He flushed a little. "I don't understand," he said.
"That is because you cover so closely the handwriting of your letter that you have not as yet perceived from whom it comes."
"That is very true," he replied immediately; and he glanced at the cover of it. "The hand is strange to me. Perchance you recognize it;" and he frankly held it out to me.
"No," I replied; "but I recognized the servant who brought it. Marshall Berwick has sent him more than once with messages to the rector of my college."

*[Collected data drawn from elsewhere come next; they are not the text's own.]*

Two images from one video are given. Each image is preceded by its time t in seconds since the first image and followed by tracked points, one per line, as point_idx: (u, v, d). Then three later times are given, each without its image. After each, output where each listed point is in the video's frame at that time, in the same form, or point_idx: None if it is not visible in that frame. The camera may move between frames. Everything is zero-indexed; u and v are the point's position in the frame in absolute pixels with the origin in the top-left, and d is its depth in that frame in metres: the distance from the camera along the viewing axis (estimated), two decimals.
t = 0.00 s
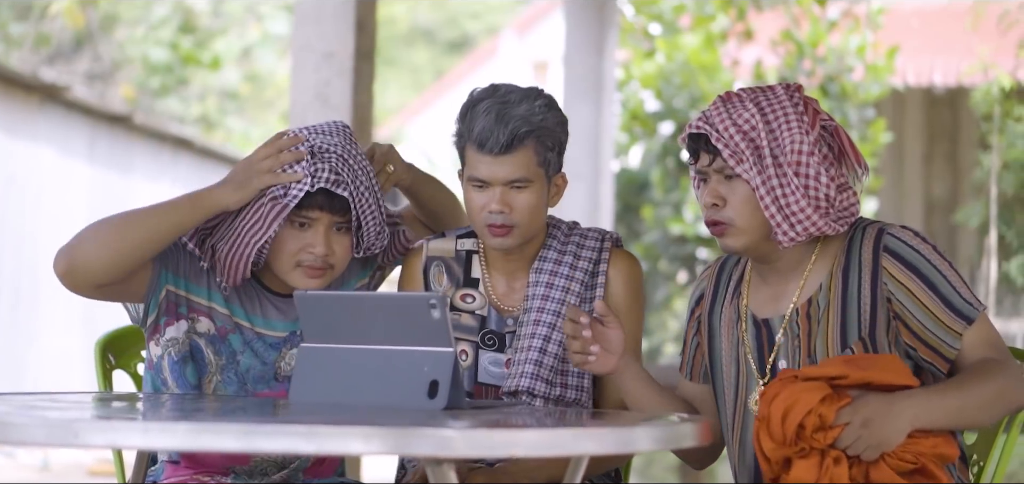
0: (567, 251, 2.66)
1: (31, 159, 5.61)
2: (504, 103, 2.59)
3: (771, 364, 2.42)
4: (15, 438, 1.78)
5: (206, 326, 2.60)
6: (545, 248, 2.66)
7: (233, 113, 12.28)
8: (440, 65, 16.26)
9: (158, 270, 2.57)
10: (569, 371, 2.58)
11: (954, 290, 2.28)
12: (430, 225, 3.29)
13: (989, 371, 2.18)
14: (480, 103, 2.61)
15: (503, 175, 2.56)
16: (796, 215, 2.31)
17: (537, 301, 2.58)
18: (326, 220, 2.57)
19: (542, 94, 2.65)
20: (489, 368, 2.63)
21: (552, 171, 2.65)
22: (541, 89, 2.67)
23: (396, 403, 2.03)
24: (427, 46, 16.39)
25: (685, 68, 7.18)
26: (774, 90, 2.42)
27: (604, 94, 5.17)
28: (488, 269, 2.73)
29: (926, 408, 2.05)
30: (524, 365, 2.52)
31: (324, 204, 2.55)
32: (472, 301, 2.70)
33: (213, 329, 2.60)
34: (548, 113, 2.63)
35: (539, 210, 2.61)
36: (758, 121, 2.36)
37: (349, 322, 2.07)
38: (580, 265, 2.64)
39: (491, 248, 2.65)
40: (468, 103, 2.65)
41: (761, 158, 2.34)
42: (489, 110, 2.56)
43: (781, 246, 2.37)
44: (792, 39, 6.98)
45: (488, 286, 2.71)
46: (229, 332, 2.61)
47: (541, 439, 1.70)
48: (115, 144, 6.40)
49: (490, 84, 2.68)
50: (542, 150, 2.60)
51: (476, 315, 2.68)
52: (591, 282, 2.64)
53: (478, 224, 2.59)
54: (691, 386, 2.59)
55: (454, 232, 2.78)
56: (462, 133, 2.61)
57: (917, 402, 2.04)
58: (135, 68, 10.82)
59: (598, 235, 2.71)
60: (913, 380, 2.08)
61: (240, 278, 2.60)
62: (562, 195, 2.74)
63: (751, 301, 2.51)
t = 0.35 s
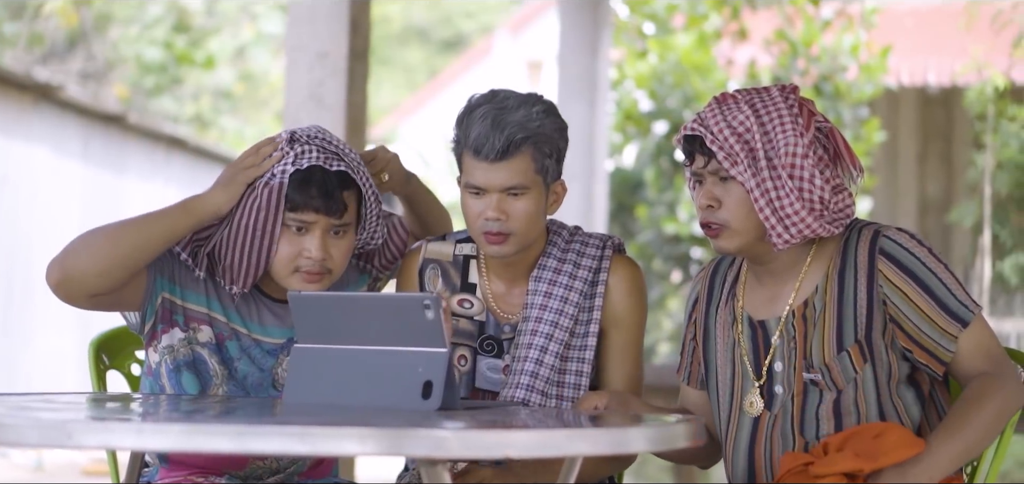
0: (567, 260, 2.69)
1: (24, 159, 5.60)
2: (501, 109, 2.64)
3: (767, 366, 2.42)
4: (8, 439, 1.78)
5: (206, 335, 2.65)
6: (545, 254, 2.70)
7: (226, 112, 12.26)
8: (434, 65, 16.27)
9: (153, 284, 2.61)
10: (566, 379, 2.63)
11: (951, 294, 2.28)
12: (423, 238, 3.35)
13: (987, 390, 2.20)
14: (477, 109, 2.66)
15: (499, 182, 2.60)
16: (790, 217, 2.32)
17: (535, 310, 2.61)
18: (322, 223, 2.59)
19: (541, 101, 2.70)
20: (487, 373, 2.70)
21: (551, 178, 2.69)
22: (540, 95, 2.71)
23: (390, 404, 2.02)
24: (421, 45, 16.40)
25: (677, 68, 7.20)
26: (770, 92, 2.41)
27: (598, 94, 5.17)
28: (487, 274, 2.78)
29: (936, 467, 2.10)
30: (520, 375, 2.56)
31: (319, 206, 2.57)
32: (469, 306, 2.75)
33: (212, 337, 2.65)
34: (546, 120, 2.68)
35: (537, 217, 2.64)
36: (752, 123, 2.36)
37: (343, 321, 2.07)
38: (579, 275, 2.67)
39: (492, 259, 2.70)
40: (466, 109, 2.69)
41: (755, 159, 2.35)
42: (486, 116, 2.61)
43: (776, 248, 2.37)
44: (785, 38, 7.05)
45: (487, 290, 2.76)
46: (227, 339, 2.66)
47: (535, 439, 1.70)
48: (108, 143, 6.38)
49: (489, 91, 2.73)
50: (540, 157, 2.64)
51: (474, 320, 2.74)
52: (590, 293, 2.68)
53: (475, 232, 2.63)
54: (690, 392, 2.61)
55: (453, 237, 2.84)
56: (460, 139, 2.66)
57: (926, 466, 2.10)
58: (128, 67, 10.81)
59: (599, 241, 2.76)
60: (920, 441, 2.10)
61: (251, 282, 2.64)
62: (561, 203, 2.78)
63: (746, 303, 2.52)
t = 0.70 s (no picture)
0: (563, 257, 2.72)
1: (19, 157, 5.60)
2: (498, 108, 2.65)
3: (764, 363, 2.42)
4: (3, 439, 1.78)
5: (194, 356, 2.56)
6: (541, 251, 2.72)
7: (221, 110, 12.26)
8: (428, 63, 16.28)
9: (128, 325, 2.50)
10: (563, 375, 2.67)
11: (950, 291, 2.28)
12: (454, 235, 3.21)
13: (986, 389, 2.21)
14: (474, 109, 2.67)
15: (495, 180, 2.60)
16: (785, 213, 2.31)
17: (534, 304, 2.65)
18: (321, 221, 2.56)
19: (539, 100, 2.70)
20: (485, 370, 2.70)
21: (547, 176, 2.68)
22: (537, 94, 2.71)
23: (386, 404, 2.02)
24: (416, 44, 16.40)
25: (672, 66, 7.21)
26: (768, 91, 2.41)
27: (594, 93, 5.17)
28: (486, 273, 2.78)
29: (934, 467, 2.11)
30: (519, 366, 2.59)
31: (316, 204, 2.54)
32: (467, 305, 2.76)
33: (202, 356, 2.57)
34: (542, 117, 2.66)
35: (532, 214, 2.64)
36: (748, 119, 2.36)
37: (336, 321, 2.07)
38: (576, 270, 2.70)
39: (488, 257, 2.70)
40: (463, 109, 2.69)
41: (751, 155, 2.35)
42: (483, 115, 2.62)
43: (771, 245, 2.37)
44: (779, 37, 7.01)
45: (484, 289, 2.76)
46: (218, 357, 2.57)
47: (531, 439, 1.70)
48: (103, 142, 6.37)
49: (488, 89, 2.73)
50: (536, 155, 2.64)
51: (471, 319, 2.75)
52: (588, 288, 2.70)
53: (473, 229, 2.64)
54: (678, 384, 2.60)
55: (449, 236, 2.84)
56: (457, 138, 2.66)
57: (924, 465, 2.10)
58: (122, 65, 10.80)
59: (596, 238, 2.77)
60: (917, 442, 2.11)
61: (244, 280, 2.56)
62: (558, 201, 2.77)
63: (746, 300, 2.51)
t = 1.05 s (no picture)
0: (558, 261, 2.72)
1: (14, 157, 5.59)
2: (494, 109, 2.65)
3: (763, 364, 2.41)
4: None
5: (189, 370, 2.57)
6: (538, 253, 2.73)
7: (215, 109, 12.25)
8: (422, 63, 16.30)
9: (134, 358, 2.55)
10: (562, 375, 2.68)
11: (949, 291, 2.29)
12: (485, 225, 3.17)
13: (985, 388, 2.21)
14: (470, 109, 2.66)
15: (491, 183, 2.60)
16: (783, 212, 2.31)
17: (531, 305, 2.66)
18: (319, 228, 2.54)
19: (534, 100, 2.70)
20: (484, 373, 2.70)
21: (544, 178, 2.69)
22: (532, 95, 2.71)
23: (381, 404, 2.02)
24: (410, 43, 16.41)
25: (666, 65, 7.21)
26: (762, 90, 2.41)
27: (588, 91, 5.16)
28: (480, 275, 2.79)
29: (932, 467, 2.11)
30: (518, 368, 2.60)
31: (315, 213, 2.53)
32: (462, 309, 2.76)
33: (197, 369, 2.58)
34: (538, 119, 2.67)
35: (530, 216, 2.65)
36: (744, 120, 2.36)
37: (330, 321, 2.06)
38: (573, 271, 2.70)
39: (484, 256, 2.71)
40: (459, 110, 2.69)
41: (747, 155, 2.35)
42: (478, 117, 2.61)
43: (770, 245, 2.37)
44: (774, 36, 6.95)
45: (479, 291, 2.77)
46: (214, 369, 2.58)
47: (527, 439, 1.70)
48: (97, 140, 6.36)
49: (481, 91, 2.73)
50: (532, 156, 2.64)
51: (469, 322, 2.75)
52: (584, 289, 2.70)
53: (470, 231, 2.65)
54: (665, 377, 2.60)
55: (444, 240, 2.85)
56: (452, 139, 2.66)
57: (923, 466, 2.10)
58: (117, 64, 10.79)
59: (591, 238, 2.78)
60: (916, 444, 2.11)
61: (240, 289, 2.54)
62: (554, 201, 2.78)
63: (743, 300, 2.51)
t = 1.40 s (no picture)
0: (564, 267, 2.73)
1: (9, 157, 5.58)
2: (500, 119, 2.64)
3: (759, 364, 2.41)
4: None
5: (180, 373, 2.56)
6: (542, 263, 2.73)
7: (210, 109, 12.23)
8: (416, 63, 16.31)
9: (128, 364, 2.54)
10: (567, 381, 2.70)
11: (943, 290, 2.28)
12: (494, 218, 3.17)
13: (979, 388, 2.21)
14: (476, 118, 2.66)
15: (494, 194, 2.59)
16: (777, 213, 2.31)
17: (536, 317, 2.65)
18: (309, 235, 2.54)
19: (541, 110, 2.69)
20: (481, 380, 2.71)
21: (548, 190, 2.68)
22: (540, 104, 2.70)
23: (375, 403, 2.02)
24: (404, 42, 16.41)
25: (661, 64, 7.20)
26: (755, 90, 2.41)
27: (583, 91, 5.15)
28: (481, 280, 2.79)
29: (927, 466, 2.10)
30: (521, 386, 2.58)
31: (304, 219, 2.51)
32: (462, 314, 2.77)
33: (189, 372, 2.57)
34: (545, 130, 2.66)
35: (532, 229, 2.64)
36: (737, 120, 2.36)
37: (324, 319, 2.06)
38: (578, 283, 2.70)
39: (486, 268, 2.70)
40: (464, 118, 2.69)
41: (740, 155, 2.34)
42: (483, 128, 2.60)
43: (764, 244, 2.36)
44: (768, 36, 7.04)
45: (480, 295, 2.77)
46: (205, 372, 2.57)
47: (521, 438, 1.70)
48: (91, 140, 6.34)
49: (489, 96, 2.73)
50: (537, 169, 2.63)
51: (467, 328, 2.76)
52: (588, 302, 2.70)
53: (471, 241, 2.64)
54: (659, 376, 2.60)
55: (446, 242, 2.86)
56: (457, 147, 2.65)
57: (917, 465, 2.09)
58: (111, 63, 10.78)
59: (596, 246, 2.78)
60: (911, 443, 2.10)
61: (231, 296, 2.55)
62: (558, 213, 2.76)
63: (738, 300, 2.51)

"Oh," said he, with a start of surprise, "Marshall Berwick, the Chevalier's minister?" He opened the letter with a fine show of indifference. "I think I mentioned to you that I had already been invited by the Chevalier to Bar. Doubtless this is to second the invitation." He read it through carelessly, and tore it up. "Yes. But I travel south, not east, Lawrence. I go to Dauphiné, not Lorraine;" and as if to dismiss the subject, he diverted his speech from the Chevalier to myself.
"And so, Lawrence," he said, "it is to be the soutane, and not the red-coat; the rosary, and not the sword."
It seemed to me that there was a hint of wonder and disappointment in his voice; but, maybe, I was over-ready at that time to detect a slight, and I answered quickly—
"I have to thank you for the cornetcy. The offer was a-piece with the rest of your kindness; but I was constrained to refuse it."
"And what constrained you? Your devotion to the priesthood?"
He glanced at me shrewdly as he spoke, and I knew that my face was hot beneath his gaze. Then he laughed. The laugh was kindly enough; but it bantered me, and if my face was hot before, now it was a-flame.